La dependencia de la castaña respecto de bosques conservados ha convertido a esta actividad en un caso de interés para las estrategias de manejo sostenible de recursos forestales no maderables. En Madre de Dios, las concesiones castañeras y territorios de comunidades indígenas forman parte de una cadena productiva asociada a más de un millón de hectáreas de bosque amazónico.  

“Un árbol de castaña amazónica puede tardar aproximadamente entre 20 y 30 años en comenzar a producir frutos y requiere condiciones ecológicas complejas para completar su ciclo de vida, incluyendo la presencia de polinizadores y fauna dispersora de semillas. Esta característica convierte a la castaña en un recurso estrechamente vinculado a la conservación de bosques maduros: cada nuez que llega al mercado es el resultado de procesos ecológicos que toman décadas en desarrollarse y que dependen de ecosistemas amazónicos saludables”, señaló Milton Huanca, Especialista de Cadenas Productivas Sostenibles.

Por ese motivo, WWF promueve el aprovechamiento sostenible de productos forestales no maderables como la castaña mediante su trabajo con más 90 concesiones forestales, 6 comunidades indígenas y otros actores del paisaje amazónico. Fortalecer el diálogo entre productores, autoridades forestales, empresas y organizaciones de la sociedad civil resulta clave para impulsar el aprovechamiento sostenible de los recursos del bosque.

Foto: Difusion

En este marco, WWF participó en el evento "Dialoguemos por los Bosques: castaña que conserva e impulsa la sostenibilidad", organizado por OSINFOR en Puerto Maldonado con el apoyo de HP. La jornada reunió a productores castañeros, representantes de instituciones públicas, sector privado y ciudadanía en torno a una feria de productores, una exposición fotográfica y espacios de diálogo sobre el rol de la castaña en la economía regional y la conservación de los bosques amazónicos.

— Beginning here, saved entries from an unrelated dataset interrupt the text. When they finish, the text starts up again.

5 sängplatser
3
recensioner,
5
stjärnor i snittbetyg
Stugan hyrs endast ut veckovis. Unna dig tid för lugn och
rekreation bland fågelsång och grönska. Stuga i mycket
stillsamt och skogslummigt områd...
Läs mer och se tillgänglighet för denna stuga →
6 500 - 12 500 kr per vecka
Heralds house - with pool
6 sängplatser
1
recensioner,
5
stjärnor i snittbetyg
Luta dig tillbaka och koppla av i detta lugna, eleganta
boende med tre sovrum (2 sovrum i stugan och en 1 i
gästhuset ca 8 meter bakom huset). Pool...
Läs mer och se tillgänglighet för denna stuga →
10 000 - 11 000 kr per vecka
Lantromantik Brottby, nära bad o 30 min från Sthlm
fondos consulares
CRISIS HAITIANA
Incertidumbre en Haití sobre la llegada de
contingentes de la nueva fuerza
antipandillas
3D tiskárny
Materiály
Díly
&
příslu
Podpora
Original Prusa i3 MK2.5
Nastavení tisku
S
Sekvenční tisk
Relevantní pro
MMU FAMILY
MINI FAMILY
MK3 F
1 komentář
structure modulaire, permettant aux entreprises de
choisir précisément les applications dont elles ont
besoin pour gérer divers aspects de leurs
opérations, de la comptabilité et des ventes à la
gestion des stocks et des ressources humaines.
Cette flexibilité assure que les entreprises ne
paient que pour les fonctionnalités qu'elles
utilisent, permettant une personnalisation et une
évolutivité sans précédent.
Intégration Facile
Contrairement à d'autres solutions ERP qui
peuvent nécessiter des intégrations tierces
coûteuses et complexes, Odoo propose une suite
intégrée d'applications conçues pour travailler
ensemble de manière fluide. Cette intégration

"En HP trabajamos junto a organizaciones como WWF para impulsar soluciones que contribuyan a la conservación de los bosques y, al mismo tiempo, respondan a las necesidades de las comunidades que dependen de ellos. Creemos que las alianzas entre el sector público, la sociedad civil y la empresa privada son fundamentales para fortalecer economías sostenibles desde el territorio", destacó Frinee Cano, Líder de Impacto Sostenible para América Latina de HP.

A través de iniciativas como esta, WWF, OSINFOR y HP buscan contribuir a una gestión forestal más sostenible, fortalecer las oportunidades vinculadas al aprovechamiento responsable de productos forestales no maderables y promover modelos de desarrollo compatibles con la conservación de la Amazonía.